Ente Turismo Slovenia

Un brindisi alla varietà vinicola

I vini selezionati delle tre regioni vinicole slovene con i nove distretti vinicoli sono tra i migliori al mondo per qualità.
A causa delle differenze di luogo, clima e metodi di invecchiamento, ciascuna regione vinicola ha la propria selezione di varietà.
I vigneti sloveni sono situati proprio al centro della fascia viticola europea. Una fascia, che corrisponde alla posizione ideale per la vite, è la stessa dove si trovano, ad esempio i vigneti della Borgogna in Francia.
Gli influssi combinati del clima e del suolo permettono alla Slovenia una maggiore varietà di offerta di vini. Qui crescono ottimamente ben 52 tipi di viti!

La zona della Primorska. Ente Turismo Slovenia

La regione vinicola della Primorska. Vini accarezzati dal clima mediterraneo

La regione vinicola della Primorska (Litorale) con i suoi quattro distretti vinicoli è la regione vinicola più varia. Ogni distretto ha il suo carattere e i suoi vini distintivi.
Grazie all’influenza del caldo clima mediterraneo, sono qui di casa i vini rossi sloveni più famosi anche se ci sono anche vini bianchi riconosciuti e i sempre più apprezzati vini arancione.
Sebbene non sia la più grande in termini di superficie, la Primorska è la prima in Slovenia in termini di produzione di vino e ha anche i vini e i produttori di vino più premiati.
La regione è attraversata dalle strade del vino di Brda, Vipava, del Carso e dell’Istria.
I vini più caratteristici che evocano immediatamente le immagini dei singoli distretti della Primorska sono Terrano, Ribolla, Malvasia, Refosco e Pinela

Podravje. Ente Turismo Slovenia

La regione vinicola del Podravje. Vini coccolati dal sole

Nella più grande regione vinicola slovena, suddivisa in due distretti vinicoli, le viti crescono già dall’epoca romana.
La favorevole composizione del suolo e il clima continentale danno vita a vini bianchi eleganti di varietà internazionali e alcuni autoctoni.
I vitigni bianchi più diffusi sono il Laški rizling (Riesling italico), il Sauvignon, il Riesling Renano, lo Chardonnay, la specialità regionale Šipon e il Rumeni muškat (Moscato Giallo).
I vitigni rossi sono rappresentati maggiormente dal franconia, dal pinot nero e dalla žametna črnina.
Nella zona di Radgona e delle colline di Kapela si producono spumanti, mentre nel Prekmurje sono di casa ottimi vini con predicato.
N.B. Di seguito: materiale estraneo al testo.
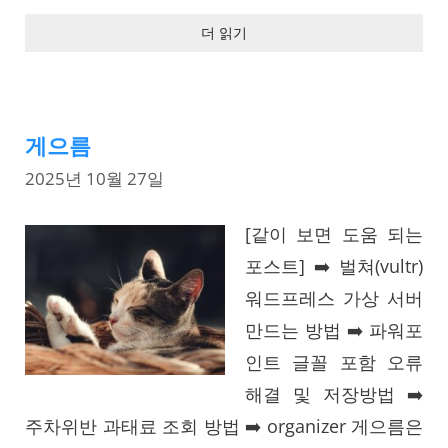
더 읽기
게으름
2025년 10월 27일
[같이 보면 도움 되는
포스트] ➡️ 벌쳐(vultr)
워드프레스 가상 서버
만드는 방법 ➡️ 파워포
인트 글꼴 포함 오류
해결 및 저장방법 ➡️
주차위반 과태료 조회 방법 ➡️ organizer 게으름은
Alla base ci sono anche varietà autoctone come ad esempio la ranina.
I vini che vi faranno pensare subito al Podravje sono: Šipon, Laški rizling, Ranina, Traminec, Modra frankinja (Franconia blu).
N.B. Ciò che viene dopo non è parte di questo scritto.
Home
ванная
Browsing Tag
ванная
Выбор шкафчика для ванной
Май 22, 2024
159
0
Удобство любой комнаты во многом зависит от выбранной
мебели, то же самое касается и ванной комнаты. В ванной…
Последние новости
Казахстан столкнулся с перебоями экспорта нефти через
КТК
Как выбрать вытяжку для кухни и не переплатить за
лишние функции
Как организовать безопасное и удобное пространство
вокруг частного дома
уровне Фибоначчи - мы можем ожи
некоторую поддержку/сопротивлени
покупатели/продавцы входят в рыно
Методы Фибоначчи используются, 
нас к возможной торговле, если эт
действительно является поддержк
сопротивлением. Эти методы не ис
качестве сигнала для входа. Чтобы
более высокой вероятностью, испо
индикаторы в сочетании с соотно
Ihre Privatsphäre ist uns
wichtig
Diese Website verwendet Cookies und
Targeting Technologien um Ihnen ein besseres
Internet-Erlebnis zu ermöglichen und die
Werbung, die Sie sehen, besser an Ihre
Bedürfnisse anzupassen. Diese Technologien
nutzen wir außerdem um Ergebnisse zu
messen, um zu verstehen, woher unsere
Posavie- Ente Turismo Slovenia

La regione vinicola del Posavje. La terra della specialità enologica slovena

Quando si parla della regione vinicola del Posavje, non si può ignorare lo Cviček che rappresenta un’eccentricità nel panorama della viticoltura slovena.
Per molti anni il Posavje ha avuto la reputazione di produttore di vini bianchi e rossi piuttosto leggeri, anche se nella regione si coltivano sia varietà internazionali che specialità locali.
Qui c’è il maggior numero di vini con l’indicazione IGP – vino con indicazione geografica protetta. Tra le peculiarità della regione non ci sono solo i vini ma anche le “zidanice”, piccole casette in mattoni tra i vigneti dove si può anche pernottare, o le “repnice”, particolari cantine, scavate direttamente nel terreno.
I vini tipici di questa regione sono:
Cviček, Metliška črnina, Belokranjec, Bizeljčan.